Coherent to Report Q2 Results After 164% Stock Gain on AI Demand
Coherent shares have gained 164% over the past year. The company will announce FY2026 Q2 earnings after market close, with analysts expecting a fifth consecutive beat driven by surging AI datacenter demand.
1. Second Quarter Revenue and Earnings Exceed Prior Year
Coherent reported Q2 FY2026 revenue of $1.69 billion, a 17 percent increase year-over-year, driven by sustained strength in its core photonics businesses. On a GAAP basis, diluted EPS rose 71 percent to $0.76, while non-GAAP diluted EPS advanced 35 percent to $1.29. This performance outpaced both the company’s internal targets and consensus estimates, reflecting improved operational leverage and higher volumes across key end markets.
2. Margin Expansion Reflects Operational Efficiency Gains
Gross margin improved by 145 basis points on a GAAP basis to 36.9 percent and by 77 basis points on a non-GAAP basis to 39.0 percent. SG&A expense ratio narrowed by 4 basis points year-over-year, while R&D investment held steady at roughly 9.8 percent of revenue. Management attributed margin expansion to ongoing productivity programs, tighter cost controls and the benefits of recent capacity investments coming online.
3. Data Center and Communications Drive Segment Growth
Demand in Coherent’s Data Center & Communications segment accelerated, contributing double-digit revenue growth in the quarter.
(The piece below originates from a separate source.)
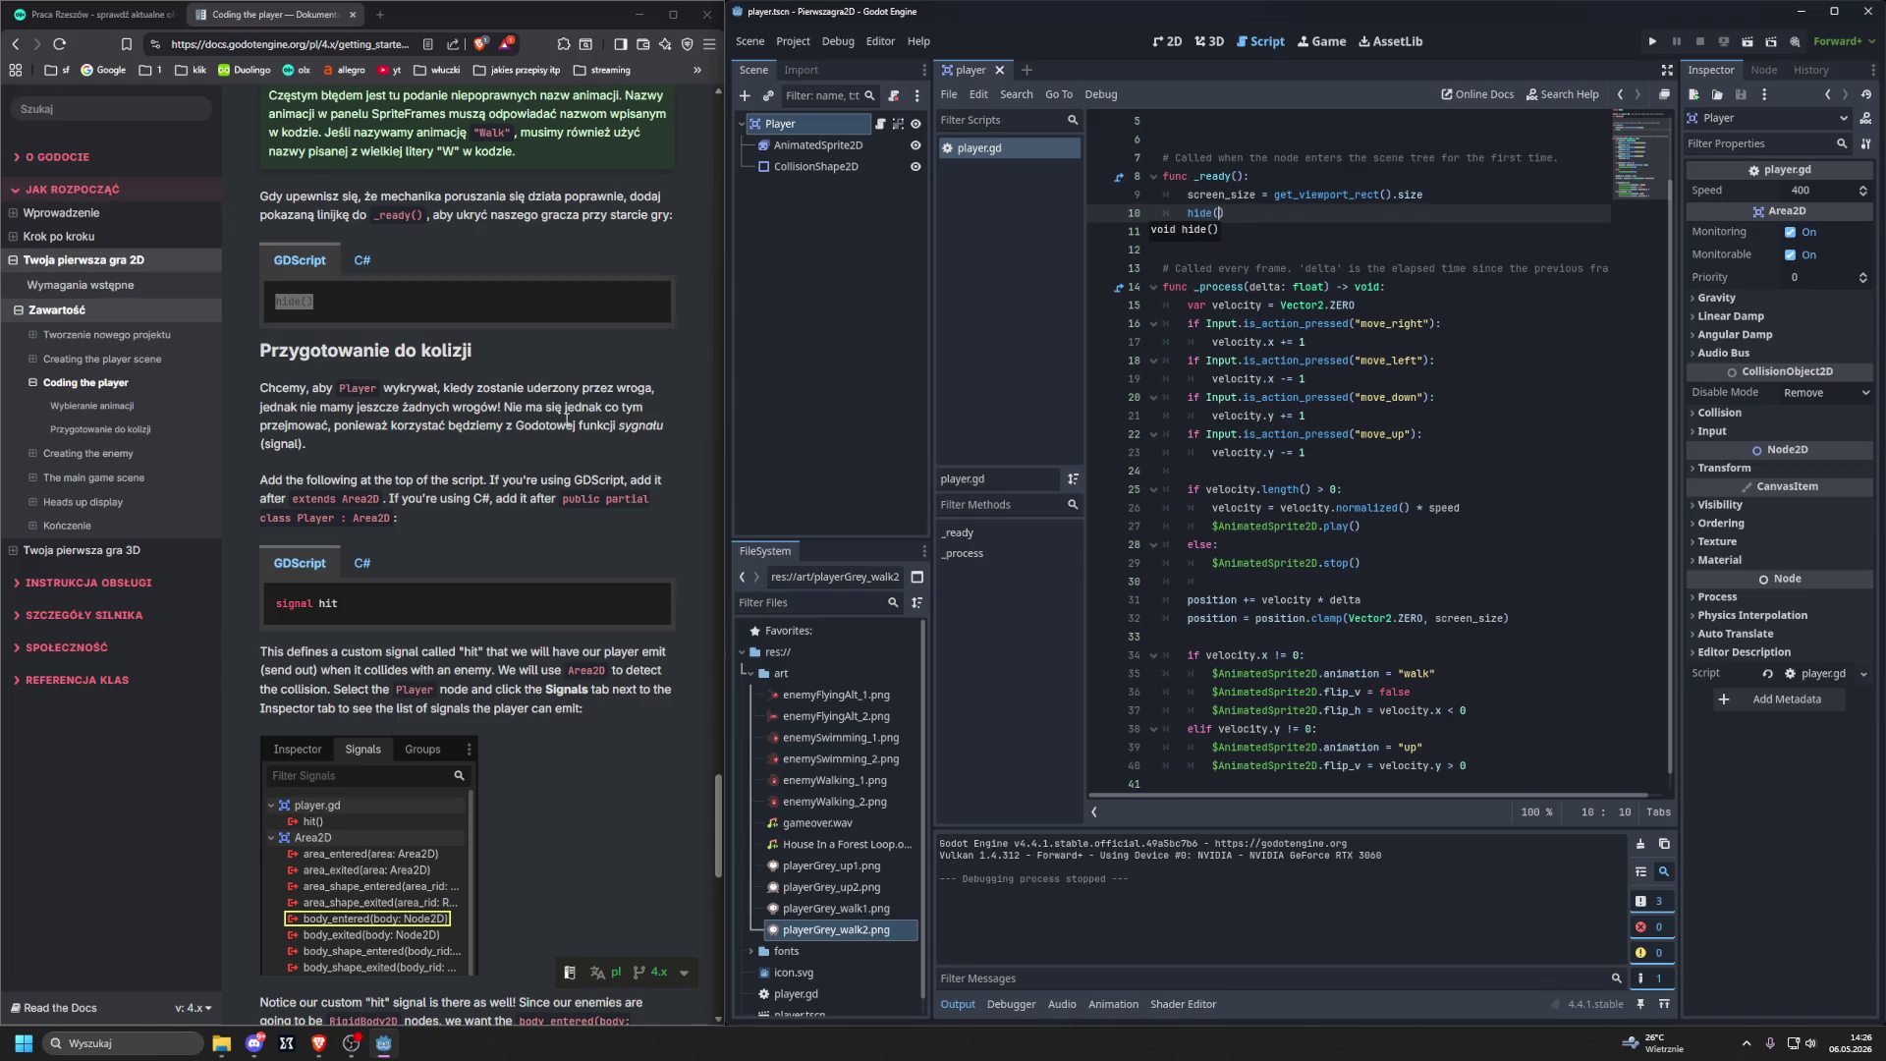
Insert blank lines after extends Area2D and type the 'signal hit' declaration on line 3.
scroll(1243, 307, "up", 2)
The company cited increased deployment of photonic transceivers for AI-optimized servers and heightened purchases from leading cloud providers. Industrial applications also showed early signs of recovery, with laser tools for materials processing rising low-double digits year-over-year, even after adjusting for the recent sale of its Munich-based tools division.
4. Third Quarter Outlook Emphasizes Continued Investment and Capacity Ramp
For Q3 FY2026, Coherent projects revenue between $1.70 billion and $1.84 billion and non-GAAP EPS of $1.28 to $1.48. The outlook incorporates $5 million of revenue from the Munich tools business prior to its January divestiture. Management plans to increase capital expenditures to expand production capacity, particularly in Asia, to meet persistent data center demand and support anticipated growth in its industrial photonics segment.